A.K.A. There’s No Loyalty in the Cloud
Instead of putting all their eggs in one basket, many retailers are choosing a multi-cloud approach to maintain flexibility. If you’re locked in with a sole provider and the relationship fizzles, migration can be expensive and time-consuming. By working with a mix of vendors, you gain access to a broader range of services, maintain your negotiating power and boost your disaster recovery capabilities.
Before you jump in, however, consider these potential challenges:
- Do you have in-house personnel to manage multiple platforms, or will you need to train or hire new people who specialize in each system?
- How will you manage security for multiple platforms, each with potentially different policies?
- How will you monitor the performance of applications spread across multiple clouds?
Finding Your Competitive Advantage
Retail cloud technologies give you the tools to maximize your competitive advantage. Think about your company’s key differentiators – excellent customer service, fast shipping, always on-trend? Once you identify these attributes, you can build a cloud infrastructure to support them.
With the cloud, your employees can take quick action to optimize the customer experience since they have access to real-time data from any location, whether it’s availability of stock, order tracking or other customer/supplier information.

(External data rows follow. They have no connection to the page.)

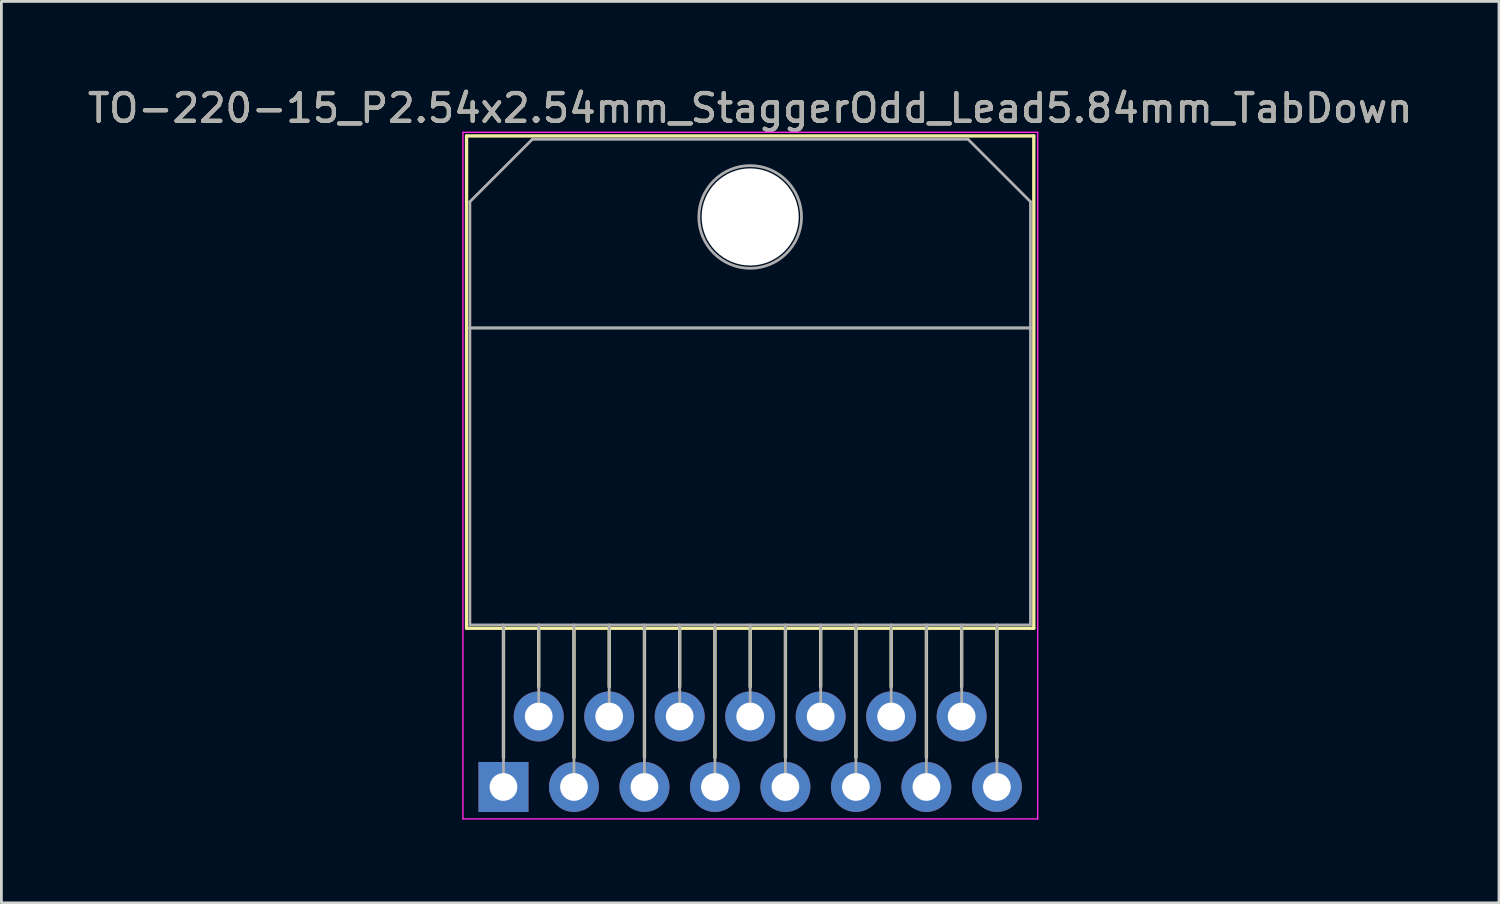
<source format=kicad_pcb>
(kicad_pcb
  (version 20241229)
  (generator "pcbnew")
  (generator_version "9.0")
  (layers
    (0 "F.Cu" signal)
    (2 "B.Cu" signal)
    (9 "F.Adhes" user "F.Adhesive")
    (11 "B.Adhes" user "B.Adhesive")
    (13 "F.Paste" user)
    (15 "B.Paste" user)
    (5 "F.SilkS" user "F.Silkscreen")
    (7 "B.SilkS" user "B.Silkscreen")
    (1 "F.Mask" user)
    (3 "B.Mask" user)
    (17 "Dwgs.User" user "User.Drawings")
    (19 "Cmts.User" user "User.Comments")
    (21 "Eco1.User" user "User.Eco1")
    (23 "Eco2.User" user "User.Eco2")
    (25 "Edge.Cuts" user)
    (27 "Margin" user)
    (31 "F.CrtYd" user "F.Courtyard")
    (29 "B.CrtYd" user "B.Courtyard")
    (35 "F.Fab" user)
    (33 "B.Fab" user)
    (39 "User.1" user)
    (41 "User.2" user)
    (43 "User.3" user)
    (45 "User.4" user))
  (footprint "TO-220-15_P2.54x2.54mm_StaggerOdd_Lead5.84mm_TabDown"
    (layer "F.Cu")
    (at 15.092 25.308)
    (property "Reference" "TO-220-15_P2.54x2.54mm_StaggerOdd_Lead5.84mm_TabDown" (at 8.89 -24.46 0) (layer "F.SilkS") (effects (font (size 1 1) (thickness 0.15))))
    (attr through_hole)
    (fp_line (start -1.33 -23.46) (end -1.33 -5.72) (stroke (width 0.12) (type solid)) (layer "F.SilkS"))
    (fp_line (start -1.33 -23.46) (end 19.11 -23.46) (stroke (width 0.12) (type solid)) (layer "F.SilkS"))
    (fp_line (start -1.33 -5.72) (end 19.11 -5.72) (stroke (width 0.12) (type solid)) (layer "F.SilkS"))
    (fp_line (start 0 -5.72) (end 0 -1.05) (stroke (width 0.12) (type solid)) (layer "F.SilkS"))
    (fp_line (start 1.27 -5.72) (end 1.27 -3.606) (stroke (width 0.12) (type solid)) (layer "F.SilkS"))
    (fp_line (start 2.54 -5.72) (end 2.54 -1.065) (stroke (width 0.12) (type solid)) (layer "F.SilkS"))
    (fp_line (start 3.81 -5.72) (end 3.81 -3.606) (stroke (width 0.12) (type solid)) (layer "F.SilkS"))
    (fp_line (start 5.08 -5.72) (end 5.08 -1.065) (stroke (width 0.12) (type solid)) (layer "F.SilkS"))
    (fp_line (start 6.35 -5.72) (end 6.35 -3.606) (stroke (width 0.12) (type solid)) (layer "F.SilkS"))
    (fp_line (start 7.62 -5.72) (end 7.62 -1.065) (stroke (width 0.12) (type solid)) (layer "F.SilkS"))
    (fp_line (start 8.89 -5.72) (end 8.89 -3.606) (stroke (width 0.12) (type solid)) (layer "F.SilkS"))
    (fp_line (start 10.16 -5.72) (end 10.16 -1.065) (stroke (width 0.12) (type solid)) (layer "F.SilkS"))
    (fp_line (start 11.43 -5.72) (end 11.43 -3.606) (stroke (width 0.12) (type solid)) (layer "F.SilkS"))
    (fp_line (start 12.7 -5.72) (end 12.7 -1.065) (stroke (width 0.12) (type solid)) (layer "F.SilkS"))
    (fp_line (start 13.97 -5.72) (end 13.97 -3.606) (stroke (width 0.12) (type solid)) (layer "F.SilkS"))
    (fp_line (start 15.24 -5.72) (end 15.24 -1.065) (stroke (width 0.12) (type solid)) (layer "F.SilkS"))
    (fp_line (start 16.51 -5.72) (end 16.51 -3.606) (stroke (width 0.12) (type solid)) (layer "F.SilkS"))
    (fp_line (start 17.78 -5.72) (end 17.78 -1.065) (stroke (width 0.12) (type solid)) (layer "F.SilkS"))
    (fp_line (start 19.11 -23.46) (end 19.11 -5.72) (stroke (width 0.12) (type solid)) (layer "F.SilkS"))
    (fp_line (start -1.46 -23.59) (end -1.46 1.15) (stroke (width 0.05) (type solid)) (layer "F.CrtYd"))
    (fp_line (start -1.46 1.15) (end 19.25 1.15) (stroke (width 0.05) (type solid)) (layer "F.CrtYd"))
    (fp_line (start 19.25 -23.59) (end -1.46 -23.59) (stroke (width 0.05) (type solid)) (layer "F.CrtYd"))
    (fp_line (start 19.25 1.15) (end 19.25 -23.59) (stroke (width 0.05) (type solid)) (layer "F.CrtYd"))
    (fp_line (start -1.21 -21.09) (end 1.041 -23.34) (stroke (width 0.1) (type solid)) (layer "F.Fab"))
    (fp_line (start -1.21 -16.54) (end -1.21 -21.09) (stroke (width 0.1) (type solid)) (layer "F.Fab"))
    (fp_line (start -1.21 -16.54) (end 18.99 -16.54) (stroke (width 0.1) (type solid)) (layer "F.Fab"))
    (fp_line (start -1.21 -5.84) (end -1.21 -16.54) (stroke (width 0.1) (type solid)) (layer "F.Fab"))
    (fp_line (start 0 -5.84) (end 0 0) (stroke (width 0.1) (type solid)) (layer "F.Fab"))
    (fp_line (start 1.041 -23.34) (end 16.74 -23.34) (stroke (width 0.1) (type solid)) (layer "F.Fab"))
    (fp_line (start 1.27 -5.84) (end 1.27 -2.54) (stroke (width 0.1) (type solid)) (layer "F.Fab"))
    (fp_line (start 2.54 -5.84) (end 2.54 0) (stroke (width 0.1) (type solid)) (layer "F.Fab"))
    (fp_line (start 3.81 -5.84) (end 3.81 -2.54) (stroke (width 0.1) (type solid)) (layer "F.Fab"))
    (fp_line (start 5.08 -5.84) (end 5.08 0) (stroke (width 0.1) (type solid)) (layer "F.Fab"))
    (fp_line (start 6.35 -5.84) (end 6.35 -2.54) (stroke (width 0.1) (type solid)) (layer "F.Fab"))
    (fp_line (start 7.62 -5.84) (end 7.62 0) (stroke (width 0.1) (type solid)) (layer "F.Fab"))
    (fp_line (start 8.89 -5.84) (end 8.89 -2.54) (stroke (width 0.1) (type solid)) (layer "F.Fab"))
    (fp_line (start 10.16 -5.84) (end 10.16 0) (stroke (width 0.1) (type solid)) (layer "F.Fab"))
    (fp_line (start 11.43 -5.84) (end 11.43 -2.54) (stroke (width 0.1) (type solid)) (layer "F.Fab"))
    (fp_line (start 12.7 -5.84) (end 12.7 0) (stroke (width 0.1) (type solid)) (layer "F.Fab"))
    (fp_line (start 13.97 -5.84) (end 13.97 -2.54) (stroke (width 0.1) (type solid)) (layer "F.Fab"))
    (fp_line (start 15.24 -5.84) (end 15.24 0) (stroke (width 0.1) (type solid)) (layer "F.Fab"))
    (fp_line (start 16.51 -5.84) (end 16.51 -2.54) (stroke (width 0.1) (type solid)) (layer "F.Fab"))
    (fp_line (start 16.74 -23.34) (end 18.99 -21.09) (stroke (width 0.1) (type solid)) (layer "F.Fab"))
    (fp_line (start 17.78 -5.84) (end 17.78 0) (stroke (width 0.1) (type solid)) (layer "F.Fab"))
    (fp_line (start 18.99 -21.09) (end 18.99 -16.54) (stroke (width 0.1) (type solid)) (layer "F.Fab"))
    (fp_line (start 18.99 -16.54) (end -1.21 -16.54) (stroke (width 0.1) (type solid)) (layer "F.Fab"))
    (fp_line (start 18.99 -16.54) (end 18.99 -5.84) (stroke (width 0.1) (type solid)) (layer "F.Fab"))
    (fp_line (start 18.99 -5.84) (end -1.21 -5.84) (stroke (width 0.1) (type solid)) (layer "F.Fab"))
    (fp_circle (center 8.89 -20.54) (end 10.74 -20.54) (stroke (width 0.1) (type solid)) (fill no) (layer "F.Fab"))
    (fp_text user "${REFERENCE}" (at 8.89 -24.46 0) (layer "F.Fab") (effects (font (size 1 1) (thickness 0.15))))
    (pad "" np_thru_hole oval (at 8.89 -20.54) (size 3.5 3.5) (drill 3.5) (layers "*.Cu" "*.Mask"))
    (pad "1" thru_hole rect (at 0 0) (size 1.8 1.8) (drill 1) (layers "*.Cu" "*.Mask"))
    (pad "2" thru_hole oval (at 1.27 -2.54) (size 1.8 1.8) (drill 1) (layers "*.Cu" "*.Mask"))
    (pad "3" thru_hole oval (at 2.54 0) (size 1.8 1.8) (drill 1) (layers "*.Cu" "*.Mask"))
    (pad "4" thru_hole oval (at 3.81 -2.54) (size 1.8 1.8) (drill 1) (layers "*.Cu" "*.Mask"))
    (pad "5" thru_hole oval (at 5.08 0) (size 1.8 1.8) (drill 1) (layers "*.Cu" "*.Mask"))
    (pad "6" thru_hole oval (at 6.35 -2.54) (size 1.8 1.8) (drill 1) (layers "*.Cu" "*.Mask"))
    (pad "7" thru_hole oval (at 7.62 0) (size 1.8 1.8) (drill 1) (layers "*.Cu" "*.Mask"))
    (pad "8" thru_hole oval (at 8.89 -2.54) (size 1.8 1.8) (drill 1) (layers "*.Cu" "*.Mask"))
    (pad "9" thru_hole oval (at 10.16 0) (size 1.8 1.8) (drill 1) (layers "*.Cu" "*.Mask"))
    (pad "10" thru_hole oval (at 11.43 -2.54) (size 1.8 1.8) (drill 1) (layers "*.Cu" "*.Mask"))
    (pad "11" thru_hole oval (at 12.7 0) (size 1.8 1.8) (drill 1) (layers "*.Cu" "*.Mask"))
    (pad "12" thru_hole oval (at 13.97 -2.54) (size 1.8 1.8) (drill 1) (layers "*.Cu" "*.Mask"))
    (pad "13" thru_hole oval (at 15.24 0) (size 1.8 1.8) (drill 1) (layers "*.Cu" "*.Mask"))
    (pad "14" thru_hole oval (at 16.51 -2.54) (size 1.8 1.8) (drill 1) (layers "*.Cu" "*.Mask"))
    (pad "15" thru_hole oval (at 17.78 0) (size 1.8 1.8) (drill 1) (layers "*.Cu" "*.Mask")))
  (gr_rect
    (start -3 -3)
    (end 50.964 29.483)
    (stroke (width 0.1) (type default))
    (fill no)
    (layer "Edge.Cuts")))
</source>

You can deploy new applications faster. Say you want to analyze buying behaviors in a new way. Cloud environments give you the flexibility to move quickly, respond to changes in the marketplace, and maintain your competitive edge.
Working with the Data
Collecting big data is one thing, it’s what you’re able to do with the data that counts.
Many cloud platforms offer advanced analytics tools. Powered by machine learning or artificial intelligence, they can help you understand and predict consumer behaviors, such as how customers use a rewards program or how they respond to product suggestions. These analytics can better inform your decisions about optimizing and personalizing customer interactions.
Analytics tools can guide other important decisions. They can build inventory forecasting models to reduce product overstocking or understocking. They can predict order pick-up times and delays. When consumers order products online, analytics tools can identify availability at nearby store locations and incentivize customers to pick up items in-store. The possibilities are endless.
Powering Physical Locations
Many retailers have stepped up their game to attract more consumers to their brick-and-mortar locations, offering in-store digital technologies powered by edge computing.
Edge computing combined with a cloud infrastructure provides the security and redundancy to power a variety of mobile applications and high-tech capabilities across many locations:
- Digital point-of-sale devices
- Contactless payment
- Curbside checkout
- Product finder apps
- Smart shelves
Many retailers are also moving toward an omnichannel approach. Research from Global Data shows more than 75% of retailers plan to integrate online and in-store shopping for a seamless shopping experience. Cloud and edge computing will no doubt play an integral part in this transformation.